About this exercise
Extract only the lines running from the top of the entries to the line that holds "left eye: (246, 741)". Include that line and omit the pictures.

* * *

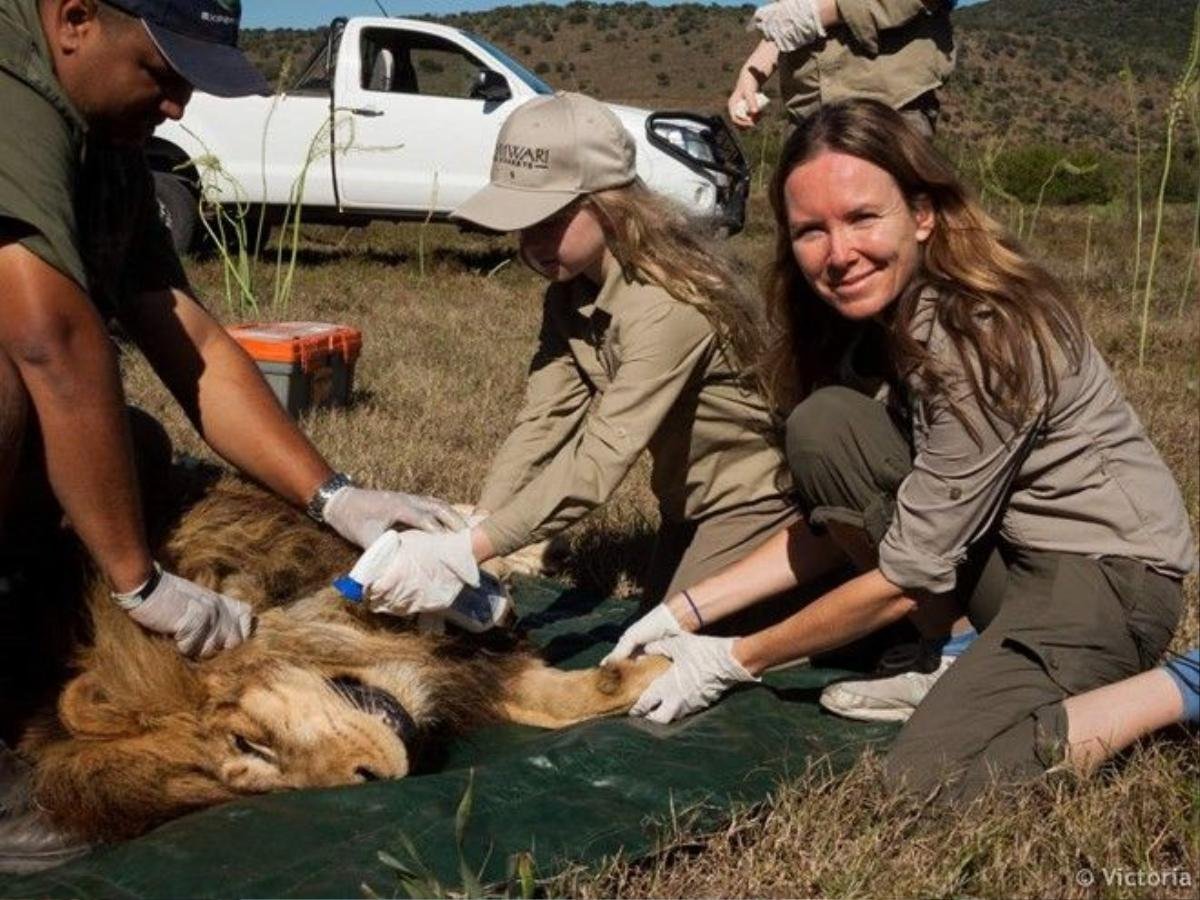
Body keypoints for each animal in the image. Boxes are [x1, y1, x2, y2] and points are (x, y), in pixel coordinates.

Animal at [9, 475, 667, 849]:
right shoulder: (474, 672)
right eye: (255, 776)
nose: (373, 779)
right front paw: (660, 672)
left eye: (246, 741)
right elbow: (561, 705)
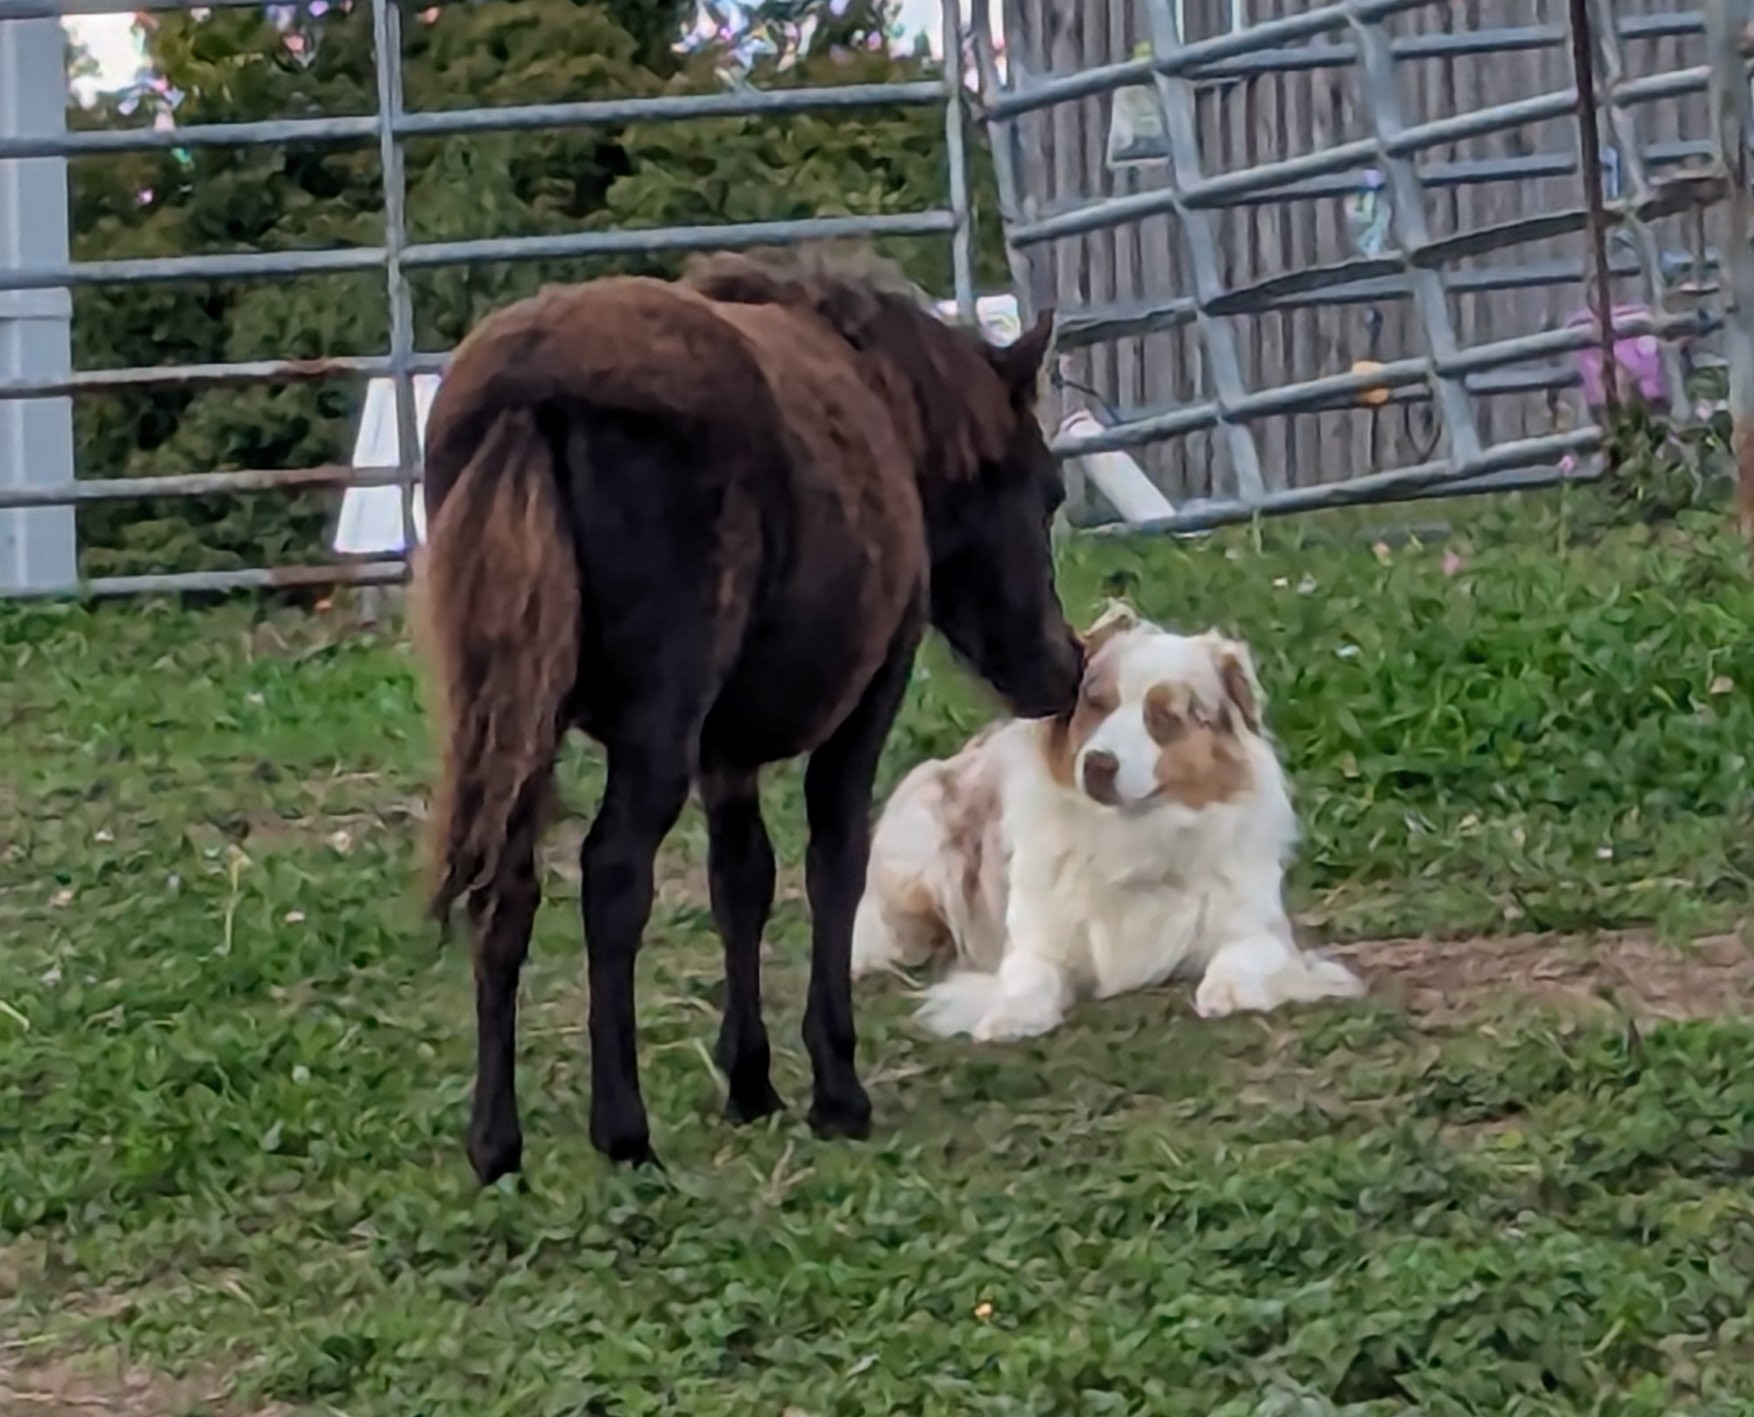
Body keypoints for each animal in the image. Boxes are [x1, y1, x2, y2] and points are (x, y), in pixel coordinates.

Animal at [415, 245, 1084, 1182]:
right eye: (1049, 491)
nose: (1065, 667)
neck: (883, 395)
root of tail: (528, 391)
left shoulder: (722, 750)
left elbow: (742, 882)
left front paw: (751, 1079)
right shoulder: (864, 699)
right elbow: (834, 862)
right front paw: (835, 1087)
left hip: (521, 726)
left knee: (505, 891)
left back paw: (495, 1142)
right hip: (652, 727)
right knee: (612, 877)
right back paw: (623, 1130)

* * *

Solution
Body keypoints for each animal in the image. Boxes are [x1, y1, x2, y2] and points are (x, y), in pixel coordinates.

Animal at [9, 475, 667, 849]:
right shoulder: (474, 672)
right eye: (255, 776)
nose: (373, 779)
right front paw: (660, 672)
left eye: (246, 741)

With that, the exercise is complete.